Two other figures crouched on either side of him. One held Lucas Chestnut’s arm in both of her hands, and as Dez watched she bent and sank her teeth into the flabby flesh on the inside of the teacher’s elbow. The other person, a teenage boy, knelt and worked at Chestnut’s abdomen, biting and tearing to get through the tough abdominal wall. The zombie with the missing leg crawled inexorably forward, moaning piteously at the meal it longed to share.
Chestnut was too weak to scream. He sobbed and shook his head over back and forth in a permanent denial of what was happening. Then, as Dez and JT stepped out of the stairwell, Chestnut turned his streaming eyes toward them.
“Please…” he begged weakly. “For the love of God … please stop this…”
Not stop them. Stop this.
Dez heard JT inhale with a hiss.
“Steady on, Hoss,” she said softly and stepped past him. The maimed zombie heard her first and he turned and snarled. Black saliva dripped from his lips. Dez recognized him as one of the janitors. Roger somethingorother.
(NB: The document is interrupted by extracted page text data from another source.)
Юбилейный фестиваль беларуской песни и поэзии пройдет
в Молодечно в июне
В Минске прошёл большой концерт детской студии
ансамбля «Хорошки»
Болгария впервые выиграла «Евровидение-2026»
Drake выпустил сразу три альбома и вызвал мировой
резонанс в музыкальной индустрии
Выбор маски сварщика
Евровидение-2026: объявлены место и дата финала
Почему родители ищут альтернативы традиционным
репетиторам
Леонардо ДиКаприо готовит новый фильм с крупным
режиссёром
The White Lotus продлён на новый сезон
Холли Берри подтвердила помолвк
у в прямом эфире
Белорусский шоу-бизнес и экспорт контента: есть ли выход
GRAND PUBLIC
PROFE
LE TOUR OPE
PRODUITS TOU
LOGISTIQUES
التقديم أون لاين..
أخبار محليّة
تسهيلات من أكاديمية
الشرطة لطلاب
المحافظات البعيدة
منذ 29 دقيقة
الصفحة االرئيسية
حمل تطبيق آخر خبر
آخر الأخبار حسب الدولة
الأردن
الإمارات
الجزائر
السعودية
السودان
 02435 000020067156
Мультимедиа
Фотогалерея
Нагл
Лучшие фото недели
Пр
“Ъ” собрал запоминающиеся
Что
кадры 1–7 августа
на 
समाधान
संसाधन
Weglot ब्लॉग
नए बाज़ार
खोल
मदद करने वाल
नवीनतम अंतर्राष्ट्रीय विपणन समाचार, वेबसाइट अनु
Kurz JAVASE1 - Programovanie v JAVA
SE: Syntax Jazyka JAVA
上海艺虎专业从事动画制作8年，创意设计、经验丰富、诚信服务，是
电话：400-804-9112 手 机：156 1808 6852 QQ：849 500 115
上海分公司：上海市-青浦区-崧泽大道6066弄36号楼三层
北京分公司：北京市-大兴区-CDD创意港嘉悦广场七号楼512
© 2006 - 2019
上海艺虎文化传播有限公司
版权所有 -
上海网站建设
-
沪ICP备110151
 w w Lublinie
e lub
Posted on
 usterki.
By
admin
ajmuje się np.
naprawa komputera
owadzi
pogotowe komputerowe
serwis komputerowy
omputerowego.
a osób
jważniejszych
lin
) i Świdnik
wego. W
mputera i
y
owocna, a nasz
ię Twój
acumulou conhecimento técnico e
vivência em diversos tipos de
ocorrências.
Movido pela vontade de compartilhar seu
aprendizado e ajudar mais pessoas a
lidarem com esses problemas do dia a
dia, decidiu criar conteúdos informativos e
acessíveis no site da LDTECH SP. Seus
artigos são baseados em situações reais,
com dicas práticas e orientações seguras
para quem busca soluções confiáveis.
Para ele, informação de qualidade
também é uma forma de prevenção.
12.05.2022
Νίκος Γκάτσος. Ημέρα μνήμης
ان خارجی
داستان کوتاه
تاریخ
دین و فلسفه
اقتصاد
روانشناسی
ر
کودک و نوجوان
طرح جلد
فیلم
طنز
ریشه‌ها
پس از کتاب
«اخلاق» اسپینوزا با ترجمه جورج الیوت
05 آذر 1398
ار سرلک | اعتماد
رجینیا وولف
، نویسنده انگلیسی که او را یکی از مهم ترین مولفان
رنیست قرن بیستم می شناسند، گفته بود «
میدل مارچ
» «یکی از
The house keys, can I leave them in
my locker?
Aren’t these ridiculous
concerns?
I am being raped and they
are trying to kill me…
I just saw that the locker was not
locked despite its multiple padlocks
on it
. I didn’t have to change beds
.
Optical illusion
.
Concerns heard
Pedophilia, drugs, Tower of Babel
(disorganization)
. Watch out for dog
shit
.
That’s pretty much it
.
She raised the Glock and fired. The bullet caught Roger in the temple and the force blew one of his eyes out of the socket. He collapsed forward, the bones of his face crunching onto the hard floor. Behind her, Dez heard JT gag.
Dez did not look. She shifted the barrel of the Glock to the teenage boy.
Bang.
Then the woman, a stranger.
Bang.
Lucas Chestnut raised his eyes to her. Blood bubbled from between his lips.
“Please…” he begged.
Bang.
Dez lowered the gun and closed her eyes.
Behind her a door creaked and she whirled just as JT bellowed in surprise, his cry mingling with moans as the dead poured out into the hall. Five of them. No, more. Eight or nine!
“JT, look out!”
JT went down under a pile of them and the impact made him jerk his finger on the trigger. The blast hit one of the dead above the elbow and blew away her arm. She did not even pause as she flung herself at JT.
Dez fired three fast shots at the infected who were still standing, killing two and sending one staggering backward toward the top of the stairs. The creature fell and went tumbling and crashing down out of sight.
Under the pile, JT pivoted his big shoulders and smashed the shotgun across a zombie’s face, knocking the creature off of him. The dead man fell with a swatch of JT’s shirt between its teeth. Another of the dead immediately lunged into the opening and then Dez was there, kicking at them, slamming the steel toe of her shoe into the temple of one, stamping her heel down on another’s spine, using her free hand to grab one by the belt and pull him back. When that zombie hissed and turned toward her, she pistol-whipped his mouth away from her and then shot him through the ear. JT rammed the barrel of his shotgun under the chin of the closest infected and pulled the trigger, blowing the thing’s scalp and brains all the way to the ceiling.